According to the author this book is dedicated to the sons and daughters of the so-called "born frees", as well as the generations that will come after them. It seems that Malaika has taken it upon herself to discuss the contemporary issues faced by the born frees of South Africa, such as institutionalised racism, which she deals with at the beginning of her book. In this memoir, only unspoken issues which have been side-lined by either the youth or elders are dealt with. Mahlatsi begins her book with a letter to the African National Congress (ANC). She had wanted to write this letter since childhood. Hampered by anger and frustration, she finally wrote the letter constructively and comprehensively. Her frustrations are understandable to me, as recently Wits students were protesting against university fees. I think if one of the students was asked to write a letter to the Minister of Higher Education, that letter would not be constructive as he or she would be furious and devastated at the time of writing.

Malaika Mahlatsi invites us into her world, which is filled with joyful, beautiful and unforgettable memories, while still dealing with the struggles and obstacles she underwent and conquered. What makes this a special memoir is the fact that Malaika lived out most of her childhood days in the historical township of Soweto, and attended both a township school and a multiracial school. As such, she gives us a first-hand information which one finds easy to identify with and relate to, especially if you are a young black person. Malaika was born in 1991 in the Meadowlands suburb of Soweto. She went to a township school from Grade 1 to 4, and later transferred to Melpark, a multiracial school, which was different from the previous one she had attended. At first it was difficult for Malaika to adapt to this new environment. She was now learning with students whom they (townships children) would call coconuts, because of the way they wore uniforms and spoke English. It was at this school that she got her first taste of institutionalised racism.

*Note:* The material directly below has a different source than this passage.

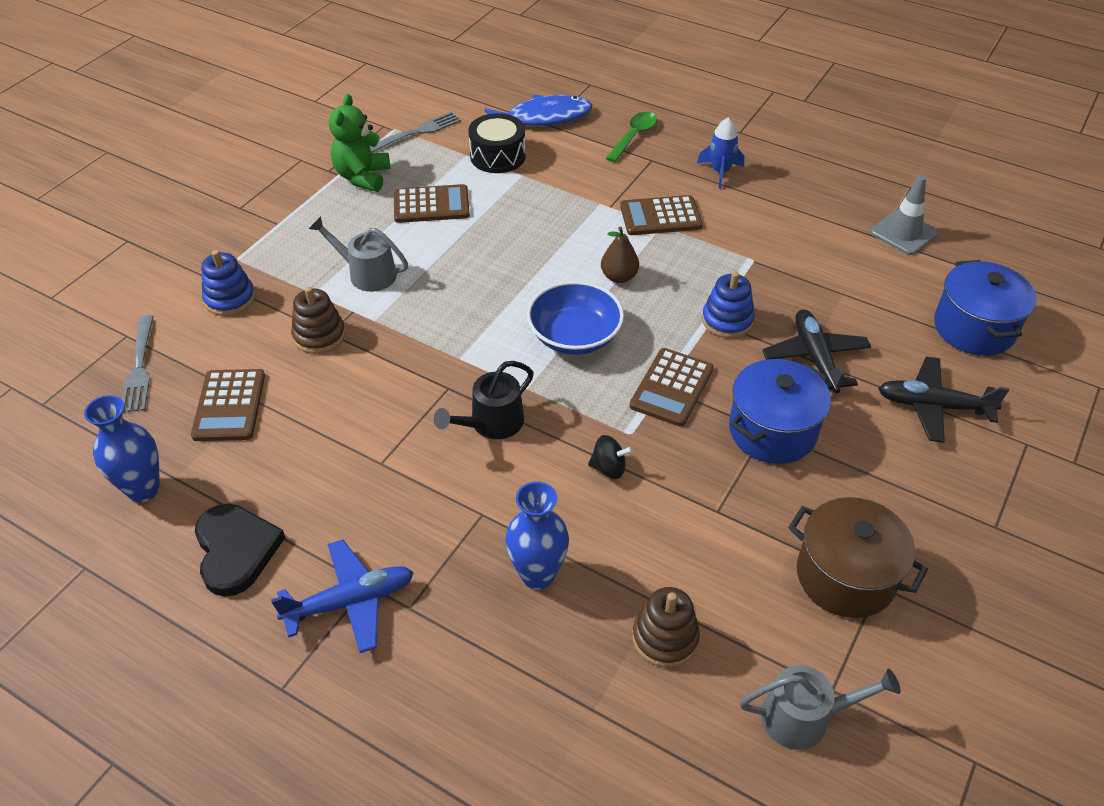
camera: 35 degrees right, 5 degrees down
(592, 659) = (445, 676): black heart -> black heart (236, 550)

Malaika has taken many shapes and forms in her journey of self-discovery. Raised by an activist, and supporters of the Mass Democratic Movement, she searched and searched for a political home. After she felt the real and bitter taste of racism at Stellenbosch University, she dropped out. During that period she became an active member of Blackwash (a modern day version of the Black Consciousness Movement). This movement held a September National Imbizo (SNI), which was a disaster as some members of the Blackwash movement were against the movement's ideology. She then found herself in search of a political home again. When the leader of the ANC Youth League, Julius Malema, was expelled, she was doing an interview and was asked the question, "What would you do if you were Julius Malema for the day?" Her response was, “If I were Malema for a day I would form a new political organisation and get Malaika Wa Azania as its spokeswoman. I respect and admire Malema greatly..." Malaika played a role in the formation of the Economic Freedom Front (EFF), but later found that she had views which were different from those of the party's leadership. Once again, Mahlatsi found herself politically homeless. She believes that one day history will rewrite itself, and that it will tell the stories of the born frees.

This book is highly readable, and will appeal to all kinds of people – especially the youth. Memoirs of a Born Free asks us to use our time to mend the leakages left by the apartheid regime.